Claude Code's session instructions were also extended. Every time a developer opens the project, it quietly pulls the latest code, checks the dev server is running (and starts it if not), then greets the developer with context about the project. If it notices the setup is incomplete — missing files, missing dependencies — it interrupts immediately with instructions rather than letting the developer stumble into errors.

Bug Fixes

The SEO audit uncovered something bigger: 9 product pages were showing up in the navigation and sitemap as real, live pages — but anyone who clicked them got a 404 error. They had been added to the site structure during the build but never actually finished. Because the site runs in both English and Traditional Chinese, each page needs content files for both languages plus a data connection to pull in the product details. All 9 were missing both.

Each page was built out from scratch using the existing course page template — content files created for both languages, data connections wired up, and every page verified live in both English and Chinese. The sitemap was rebuilt after all 9 were confirmed working.

Outcome

The thing Shopify couldn't do is now the easy part. Every pack has its own pricing tiers, session-count variations, and bundle options, all defined through one typed registry file instead of scattered across separate theme templates. Adding a brand new pack means filling in a template and touching four files, not fighting a platform to make it look different from the last one.

No raw colour codes remain in the codebase. Every colour now comes from the token system — change it once in one place and it updates everywhere. Fonts are consistent across every page.

All product pages are now indexed by Google. The bilingual setup is signalled correctly, the sitemap is live and registered, and the 9 ghost pages are working in both languages.
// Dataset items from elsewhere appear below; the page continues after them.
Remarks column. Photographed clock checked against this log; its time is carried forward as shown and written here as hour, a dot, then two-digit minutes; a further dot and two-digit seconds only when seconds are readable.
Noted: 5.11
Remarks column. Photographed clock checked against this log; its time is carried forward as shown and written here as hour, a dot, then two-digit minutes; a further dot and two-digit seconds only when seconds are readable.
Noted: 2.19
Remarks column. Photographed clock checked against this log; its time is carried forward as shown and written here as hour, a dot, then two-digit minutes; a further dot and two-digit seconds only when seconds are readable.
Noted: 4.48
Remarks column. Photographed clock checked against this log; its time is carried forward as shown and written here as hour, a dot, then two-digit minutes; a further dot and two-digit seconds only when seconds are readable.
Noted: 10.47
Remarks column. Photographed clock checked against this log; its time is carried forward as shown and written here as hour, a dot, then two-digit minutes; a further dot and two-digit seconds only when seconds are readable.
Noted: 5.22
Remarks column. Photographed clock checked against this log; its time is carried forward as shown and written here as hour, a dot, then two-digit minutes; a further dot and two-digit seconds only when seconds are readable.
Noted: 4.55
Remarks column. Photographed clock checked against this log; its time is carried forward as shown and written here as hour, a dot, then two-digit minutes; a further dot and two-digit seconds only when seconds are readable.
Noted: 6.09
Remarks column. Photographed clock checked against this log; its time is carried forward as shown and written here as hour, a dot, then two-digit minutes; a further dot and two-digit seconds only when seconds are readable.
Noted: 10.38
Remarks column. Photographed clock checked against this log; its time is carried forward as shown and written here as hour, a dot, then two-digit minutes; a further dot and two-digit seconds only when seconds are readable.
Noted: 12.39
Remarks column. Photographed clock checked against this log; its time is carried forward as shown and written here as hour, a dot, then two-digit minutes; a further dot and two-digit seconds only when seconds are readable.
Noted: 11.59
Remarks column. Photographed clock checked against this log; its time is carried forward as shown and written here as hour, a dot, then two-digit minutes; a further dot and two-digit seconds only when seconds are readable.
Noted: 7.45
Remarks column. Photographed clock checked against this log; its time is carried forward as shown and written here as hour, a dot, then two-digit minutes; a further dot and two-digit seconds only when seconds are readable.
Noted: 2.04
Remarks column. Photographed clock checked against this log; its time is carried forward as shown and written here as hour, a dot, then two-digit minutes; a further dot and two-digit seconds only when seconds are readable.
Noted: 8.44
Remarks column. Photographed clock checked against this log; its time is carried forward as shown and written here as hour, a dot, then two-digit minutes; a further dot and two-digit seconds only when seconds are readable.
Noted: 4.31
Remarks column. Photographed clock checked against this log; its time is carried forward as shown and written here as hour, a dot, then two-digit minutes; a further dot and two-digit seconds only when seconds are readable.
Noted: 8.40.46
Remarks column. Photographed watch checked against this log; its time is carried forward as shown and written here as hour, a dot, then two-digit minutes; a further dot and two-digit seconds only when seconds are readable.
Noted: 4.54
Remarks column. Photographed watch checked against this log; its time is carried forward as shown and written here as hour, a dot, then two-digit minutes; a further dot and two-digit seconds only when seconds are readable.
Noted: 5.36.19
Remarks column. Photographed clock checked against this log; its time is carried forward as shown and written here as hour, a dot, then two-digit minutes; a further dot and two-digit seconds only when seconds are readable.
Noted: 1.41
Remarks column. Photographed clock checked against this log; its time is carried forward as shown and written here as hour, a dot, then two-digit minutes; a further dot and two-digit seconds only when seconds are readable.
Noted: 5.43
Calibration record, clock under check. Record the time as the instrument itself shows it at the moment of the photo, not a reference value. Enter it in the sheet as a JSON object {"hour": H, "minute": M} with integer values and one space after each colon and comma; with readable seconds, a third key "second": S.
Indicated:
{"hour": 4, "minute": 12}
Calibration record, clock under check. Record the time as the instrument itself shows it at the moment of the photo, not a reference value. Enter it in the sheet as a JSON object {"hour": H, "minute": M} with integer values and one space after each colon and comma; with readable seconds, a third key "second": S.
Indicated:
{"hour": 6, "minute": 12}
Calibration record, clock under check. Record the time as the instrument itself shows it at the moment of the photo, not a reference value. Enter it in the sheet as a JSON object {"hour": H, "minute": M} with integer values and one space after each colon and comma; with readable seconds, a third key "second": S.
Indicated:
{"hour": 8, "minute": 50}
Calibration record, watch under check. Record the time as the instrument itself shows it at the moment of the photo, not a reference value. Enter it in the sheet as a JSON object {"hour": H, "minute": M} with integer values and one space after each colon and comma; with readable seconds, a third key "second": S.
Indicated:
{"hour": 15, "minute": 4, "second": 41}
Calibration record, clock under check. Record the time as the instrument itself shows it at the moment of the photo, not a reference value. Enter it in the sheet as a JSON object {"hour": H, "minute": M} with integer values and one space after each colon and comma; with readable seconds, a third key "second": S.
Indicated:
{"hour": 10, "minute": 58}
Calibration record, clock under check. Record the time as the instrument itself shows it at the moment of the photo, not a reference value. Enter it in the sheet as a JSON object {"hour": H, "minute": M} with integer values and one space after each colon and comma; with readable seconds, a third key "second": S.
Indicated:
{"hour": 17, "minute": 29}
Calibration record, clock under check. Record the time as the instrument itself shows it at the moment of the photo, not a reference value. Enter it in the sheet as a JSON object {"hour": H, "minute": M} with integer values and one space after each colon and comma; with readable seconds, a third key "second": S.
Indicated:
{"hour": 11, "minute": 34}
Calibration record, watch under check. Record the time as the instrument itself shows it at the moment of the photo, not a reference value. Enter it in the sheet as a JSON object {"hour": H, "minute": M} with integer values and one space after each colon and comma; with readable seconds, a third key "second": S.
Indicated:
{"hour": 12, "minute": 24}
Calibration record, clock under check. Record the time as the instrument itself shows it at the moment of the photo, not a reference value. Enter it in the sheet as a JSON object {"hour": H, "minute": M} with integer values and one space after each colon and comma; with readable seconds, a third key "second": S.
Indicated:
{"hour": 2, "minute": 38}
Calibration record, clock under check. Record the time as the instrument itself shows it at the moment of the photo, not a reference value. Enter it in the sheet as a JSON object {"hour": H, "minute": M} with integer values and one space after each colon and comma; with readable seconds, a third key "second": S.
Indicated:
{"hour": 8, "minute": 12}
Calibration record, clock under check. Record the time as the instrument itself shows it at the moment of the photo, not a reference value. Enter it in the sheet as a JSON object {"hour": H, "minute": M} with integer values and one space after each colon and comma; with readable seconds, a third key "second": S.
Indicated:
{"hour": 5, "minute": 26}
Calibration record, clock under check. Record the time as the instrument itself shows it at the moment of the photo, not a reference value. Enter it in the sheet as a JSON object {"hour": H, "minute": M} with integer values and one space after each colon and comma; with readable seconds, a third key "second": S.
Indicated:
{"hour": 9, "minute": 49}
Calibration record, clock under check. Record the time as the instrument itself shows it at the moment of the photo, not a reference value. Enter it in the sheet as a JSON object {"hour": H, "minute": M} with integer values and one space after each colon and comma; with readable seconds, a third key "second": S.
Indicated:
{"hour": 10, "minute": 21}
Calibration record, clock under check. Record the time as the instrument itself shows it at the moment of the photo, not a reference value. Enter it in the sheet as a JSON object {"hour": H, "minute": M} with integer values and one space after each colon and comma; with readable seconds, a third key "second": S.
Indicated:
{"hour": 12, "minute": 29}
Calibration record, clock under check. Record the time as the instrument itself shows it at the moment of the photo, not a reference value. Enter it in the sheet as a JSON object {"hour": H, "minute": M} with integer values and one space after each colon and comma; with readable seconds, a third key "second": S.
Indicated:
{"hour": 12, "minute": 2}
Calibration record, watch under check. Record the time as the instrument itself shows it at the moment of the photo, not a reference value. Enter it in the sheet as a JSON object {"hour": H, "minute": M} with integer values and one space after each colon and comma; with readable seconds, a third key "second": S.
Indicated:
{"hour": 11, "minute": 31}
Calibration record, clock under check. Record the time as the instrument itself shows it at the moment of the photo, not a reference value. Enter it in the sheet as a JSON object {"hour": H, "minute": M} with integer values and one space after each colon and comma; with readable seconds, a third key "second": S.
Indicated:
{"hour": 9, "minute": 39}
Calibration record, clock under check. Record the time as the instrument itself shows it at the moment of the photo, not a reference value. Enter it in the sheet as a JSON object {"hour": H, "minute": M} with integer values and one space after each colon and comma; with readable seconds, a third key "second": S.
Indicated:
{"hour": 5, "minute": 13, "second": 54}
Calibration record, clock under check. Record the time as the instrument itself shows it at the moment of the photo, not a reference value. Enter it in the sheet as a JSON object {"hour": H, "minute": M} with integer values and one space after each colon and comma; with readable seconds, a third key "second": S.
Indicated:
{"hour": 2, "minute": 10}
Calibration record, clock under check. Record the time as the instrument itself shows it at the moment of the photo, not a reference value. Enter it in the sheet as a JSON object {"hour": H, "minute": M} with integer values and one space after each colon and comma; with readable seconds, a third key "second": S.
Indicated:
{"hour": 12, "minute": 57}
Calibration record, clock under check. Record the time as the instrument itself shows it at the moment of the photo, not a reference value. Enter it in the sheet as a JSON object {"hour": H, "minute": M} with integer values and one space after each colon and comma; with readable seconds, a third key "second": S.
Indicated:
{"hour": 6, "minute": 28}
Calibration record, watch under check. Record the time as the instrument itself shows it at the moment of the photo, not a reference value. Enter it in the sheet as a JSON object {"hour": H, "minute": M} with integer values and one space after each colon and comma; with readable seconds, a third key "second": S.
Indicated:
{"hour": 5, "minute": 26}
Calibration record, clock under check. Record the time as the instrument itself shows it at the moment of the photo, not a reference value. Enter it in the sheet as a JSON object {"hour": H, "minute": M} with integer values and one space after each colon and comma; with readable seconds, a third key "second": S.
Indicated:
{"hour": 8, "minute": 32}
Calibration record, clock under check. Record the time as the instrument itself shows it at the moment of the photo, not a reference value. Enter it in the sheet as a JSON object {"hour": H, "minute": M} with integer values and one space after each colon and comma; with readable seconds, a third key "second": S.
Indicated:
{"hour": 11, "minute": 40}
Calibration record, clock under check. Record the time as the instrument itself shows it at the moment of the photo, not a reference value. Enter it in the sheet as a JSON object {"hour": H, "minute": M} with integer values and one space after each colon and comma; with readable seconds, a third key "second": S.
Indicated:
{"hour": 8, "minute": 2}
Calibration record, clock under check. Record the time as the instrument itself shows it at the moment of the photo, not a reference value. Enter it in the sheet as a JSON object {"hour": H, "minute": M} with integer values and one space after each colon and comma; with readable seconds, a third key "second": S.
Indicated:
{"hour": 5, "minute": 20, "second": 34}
A new team member can go from zero to having the project running locally in a single session — without needing anyone from the existing team to walk them through it.

Reflection

This project made something clear: UX Engineering isn't just about making things look right. It's about making sure the system behind the interface can actually hold up. A design system is only useful if the code uses it. SEO is only done if it's implemented correctly. Documentation only works if someone who has never seen the project can follow it on their own.

The Figma-first approach also proved its value here. Having the design system fully worked out before implementation meant the codebase decisions had something real to follow — not guesswork. Across design system, SEO, onboarding, and bug fixes, the work was always the same thing: close the gap between what was intended and what was actually there.